Brian MacMillan

Mathematics for Imbeciles

BM Mathematics for Imbeciles

Mathematics for Imbeciles

With innumerate imbeciles in charge of all aspects of our lives, few can dispute the need for this modest book. For an author writing in this field, the challenge lies in limiting the content.

Let us begin with what this book is not. If writing for a professional reader, I might start with a juicy problem in fluid dynamics. If popularizing for the numerate, I would probably begin with a folksy anecdote, perhaps relating the story of how Thales first conceived of e when dunked head first in olive oil – a punishment meted out by angry farmers after he famously cornered the olive press market in Ephesus.

But I am writing for imbeciles, which raises tricky, perhaps even intractable issues about how to captivate their short attention spans, pierce through their narcissism and hammer ideas through their thick skulls. My plan is a series of short, clear synopses and lots of pictures.

The book is divided into three sections.
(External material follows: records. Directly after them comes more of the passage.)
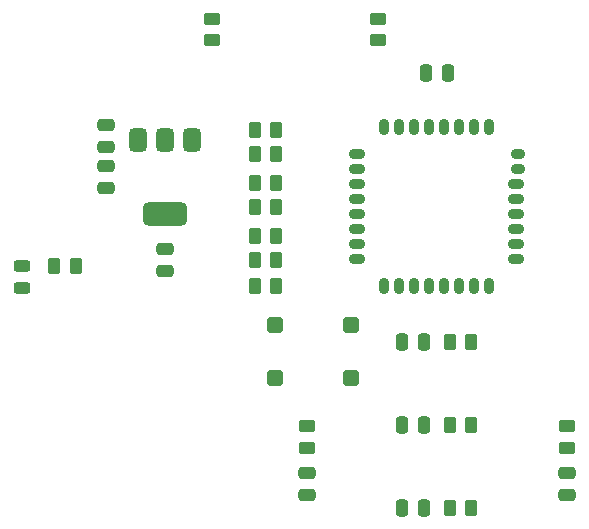
<source format=gbr>
%TF.GenerationSoftware,KiCad,Pcbnew,8.0.1*%
%TF.CreationDate,2024-06-30T18:06:21+09:00*%
%TF.ProjectId,main,6d61696e-2e6b-4696-9361-645f70636258,rev?*%
%TF.SameCoordinates,Original*%
%TF.FileFunction,Paste,Top*%
%TF.FilePolarity,Positive*%
%FSLAX46Y46*%
G04 Gerber Fmt 4.6, Leading zero omitted, Abs format (unit mm)*
G04 Created by KiCad (PCBNEW 8.0.1) date 2024-06-30 18:06:21*
%MOMM*%
%LPD*%
G01*
G04 APERTURE LIST*
G04 Aperture macros list*
%AMRoundRect*
0 Rectangle with rounded corners*
0 $1 Rounding radius*
0 $2 $3 $4 $5 $6 $7 $8 $9 X,Y pos of 4 corners*
0 Add a 4 corners polygon primitive as box body*
4,1,4,$2,$3,$4,$5,$6,$7,$8,$9,$2,$3,0*
0 Add four circle primitives for the rounded corners*
1,1,$1+$1,$2,$3*
1,1,$1+$1,$4,$5*
1,1,$1+$1,$6,$7*
1,1,$1+$1,$8,$9*
0 Add four rect primitives between the rounded corners*
20,1,$1+$1,$2,$3,$4,$5,0*
20,1,$1+$1,$4,$5,$6,$7,0*
20,1,$1+$1,$6,$7,$8,$9,0*
20,1,$1+$1,$8,$9,$2,$3,0*%
G04 Aperture macros list end*
%ADD10RoundRect,0.350000X-0.350000X-0.350000X0.350000X-0.350000X0.350000X0.350000X-0.350000X0.350000X0*%
%ADD11RoundRect,0.375000X-0.375000X0.625000X-0.375000X-0.625000X0.375000X-0.625000X0.375000X0.625000X0*%
%ADD12RoundRect,0.500000X-1.400000X0.500000X-1.400000X-0.500000X1.400000X-0.500000X1.400000X0.500000X0*%
%ADD13RoundRect,0.250000X0.475000X-0.250000X0.475000X0.250000X-0.475000X0.250000X-0.475000X-0.250000X0*%
%ADD14RoundRect,0.250000X-0.250000X-0.475000X0.250000X-0.475000X0.250000X0.475000X-0.250000X0.475000X0*%
%ADD15RoundRect,0.250000X-0.450000X0.262500X-0.450000X-0.262500X0.450000X-0.262500X0.450000X0.262500X0*%
%ADD16RoundRect,0.250000X0.262500X0.450000X-0.262500X0.450000X-0.262500X-0.450000X0.262500X-0.450000X0*%
%ADD17RoundRect,0.243750X0.456250X-0.243750X0.456250X0.243750X-0.456250X0.243750X-0.456250X-0.243750X0*%
%ADD18RoundRect,0.250000X-0.262500X-0.450000X0.262500X-0.450000X0.262500X0.450000X-0.262500X0.450000X0*%
%ADD19RoundRect,0.250000X0.450000X-0.262500X0.450000X0.262500X-0.450000X0.262500X-0.450000X-0.262500X0*%
%ADD20RoundRect,0.250000X-0.475000X0.250000X-0.475000X-0.250000X0.475000X-0.250000X0.475000X0.250000X0*%
%ADD21O,0.900000X1.400000*%
%ADD22O,1.400000X0.900000*%
%ADD23O,1.200000X0.900000*%
G04 APERTURE END LIST*
D10*
%TO.C,PRG*%
X-1700000Y-4000000D03*
X4700000Y-4000000D03*
%TD*%
%TO.C,RST*%
X-1700000Y500000D03*
X4700000Y500000D03*
%TD*%
D11*
%TO.C,U2*%
X-8700000Y16150000D03*
X-11000000Y16150000D03*
D12*
X-11000000Y9850000D03*
D11*
X-13300000Y16150000D03*
%TD*%
D13*
%TO.C,C7*%
X1000000Y-13950000D03*
X1000000Y-12050000D03*
%TD*%
D14*
%TO.C,C10*%
X11050000Y21800000D03*
X12950000Y21800000D03*
%TD*%
D15*
%TO.C,R13*%
X23000000Y-8087500D03*
X23000000Y-9912500D03*
%TD*%
D16*
%TO.C,R9*%
X14912500Y-8000000D03*
X13087500Y-8000000D03*
%TD*%
D17*
%TO.C,PWR*%
X-23100000Y3625000D03*
X-23100000Y5500000D03*
%TD*%
D14*
%TO.C,C8*%
X9050000Y-15000000D03*
X10950000Y-15000000D03*
%TD*%
D18*
%TO.C,R14*%
X-3412500Y3750000D03*
X-1587500Y3750000D03*
%TD*%
D16*
%TO.C,R5*%
X-1587500Y8000000D03*
X-3412500Y8000000D03*
%TD*%
D18*
%TO.C,R2*%
X-3412500Y15000000D03*
X-1587500Y15000000D03*
%TD*%
D15*
%TO.C,R11*%
X1000000Y-8087500D03*
X1000000Y-9912500D03*
%TD*%
D14*
%TO.C,C6*%
X9050000Y-1000000D03*
X10950000Y-1000000D03*
%TD*%
D19*
%TO.C,R7*%
X-7000000Y24587500D03*
X-7000000Y26412500D03*
%TD*%
D18*
%TO.C,R4*%
X-3412500Y10500000D03*
X-1587500Y10500000D03*
%TD*%
%TO.C,R6*%
X-3412500Y6000000D03*
X-1587500Y6000000D03*
%TD*%
D13*
%TO.C,C1*%
X-16000000Y15550000D03*
X-16000000Y17450000D03*
%TD*%
D16*
%TO.C,R1*%
X-1587500Y17000000D03*
X-3412500Y17000000D03*
%TD*%
D20*
%TO.C,C3*%
X-11000000Y6950000D03*
X-11000000Y5050000D03*
%TD*%
D19*
%TO.C,R8*%
X7000000Y24587500D03*
X7000000Y26412500D03*
%TD*%
D16*
%TO.C,R12*%
X14912500Y-15000000D03*
X13087500Y-15000000D03*
%TD*%
%TO.C,R3*%
X-1587500Y12500000D03*
X-3412500Y12500000D03*
%TD*%
%TO.C,R15*%
X-18587500Y5500000D03*
X-20412500Y5500000D03*
%TD*%
D21*
%TO.C,U1*%
X16445000Y17235000D03*
X15175000Y17235000D03*
X13905000Y17235000D03*
X12635000Y17235000D03*
X11365000Y17235000D03*
X10095000Y17235000D03*
X8825000Y17235000D03*
X7555000Y17235000D03*
D22*
X5265000Y14945000D03*
X5265000Y13675000D03*
X5265000Y12405000D03*
X5265000Y11135000D03*
X5265000Y9865000D03*
X5265000Y8595000D03*
X5265000Y7325000D03*
X5265000Y6055000D03*
D21*
X7555000Y3765000D03*
X8825000Y3765000D03*
X10095000Y3765000D03*
X11365000Y3765000D03*
X12635000Y3765000D03*
X13905000Y3765000D03*
X15175000Y3765000D03*
X16445000Y3765000D03*
D22*
X18735000Y6055000D03*
X18735000Y7325000D03*
X18735000Y8595000D03*
X18735000Y9865000D03*
X18735000Y11135000D03*
X18735000Y12405000D03*
D23*
X18835000Y13675000D03*
X18835000Y14945000D03*
%TD*%
D16*
%TO.C,R10*%
X14912500Y-1000000D03*
X13087500Y-1000000D03*
%TD*%
D14*
%TO.C,C5*%
X9050000Y-8000000D03*
X10950000Y-8000000D03*
%TD*%
D20*
%TO.C,C2*%
X-16000000Y13950000D03*
X-16000000Y12050000D03*
%TD*%
D13*
%TO.C,C9*%
X23000000Y-13950000D03*
X23000000Y-12050000D03*
%TD*%
M02*

</source>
The first addresses the simple numbers, including both simplistic and perspicacious, and then moves on to the challenging numbers. The middle – and largest section – deals with the impenetrable numbers, including the so-called three Is – imperturbable, inconvenient and impossible numbers. Note that mystifying numbers are expressly excluded because this author believes that what makes these numbers mystifying lies in the minds of the student, rather than in the nature of the number itself. This is in sharp contrast to the impenetrables, which are impenetrable to the stupid and the clever alike, and are therefore included.

A final section deals with miscellany, including flimsy, opaque, redundant and self-referential numbers.

There is a bonus section at the end which includes two brief essays on personal finance.

Although intended and written for imbeciles, it is hoped that other groups, like lazy, shallow, dim-witted and dull people may also benefit from my modest efforts.

Chapter 1: Lackadaisicals

Lackadaisical numbers, expressions and functions have an actual value that is always less than its potential value, or as  computer scientist Professor Andrew Winthrop puts it, “a lackadaisical is an identity that is less than itself.” Lackadaisicals include probabilities that produce results  with a margin of error greater than fifty percent; any result one  or more orders of magnitude smaller than its significant digit; and all distributions based on non-random samples. Some psychologists  claim they are useful in enumerating false  modesty and  hyperbole. In mathematics they are used  extensively in political polling, pharmaceutical testing, punditry and last- minute master’s thesis surveys.  They are also used in pharmacology to miscalculate doses, and by weight-watchers everywhere to count calories.